* Records for processing:
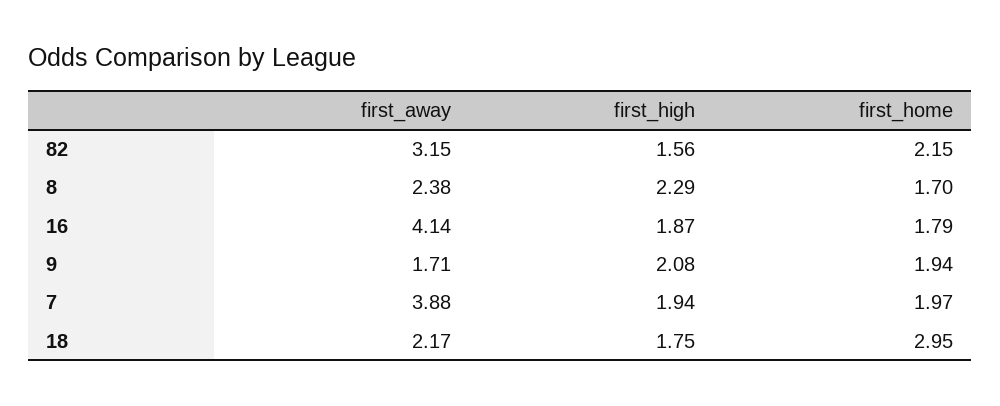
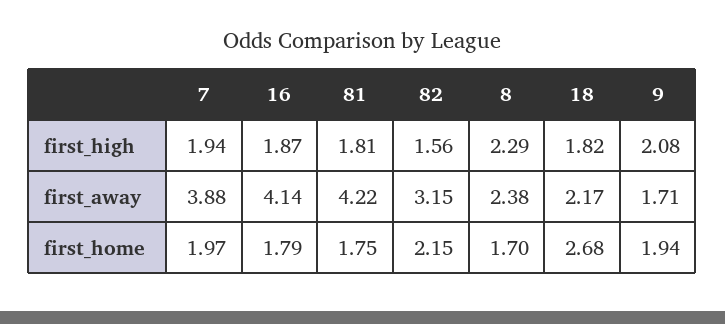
first_high, 18: 1.75 -> 1.82
first_home, 18: 2.95 -> 2.68
first_high, 81: none -> 1.81
first_away, 81: none -> 4.22
first_home, 81: none -> 1.75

* Problem:
Please copy the data shown above, line by line and exactly, omitting the images.

* Task result:
first_high, 18: 1.75 -> 1.82
first_home, 18: 2.95 -> 2.68
first_high, 81: none -> 1.81
first_away, 81: none -> 4.22
first_home, 81: none -> 1.75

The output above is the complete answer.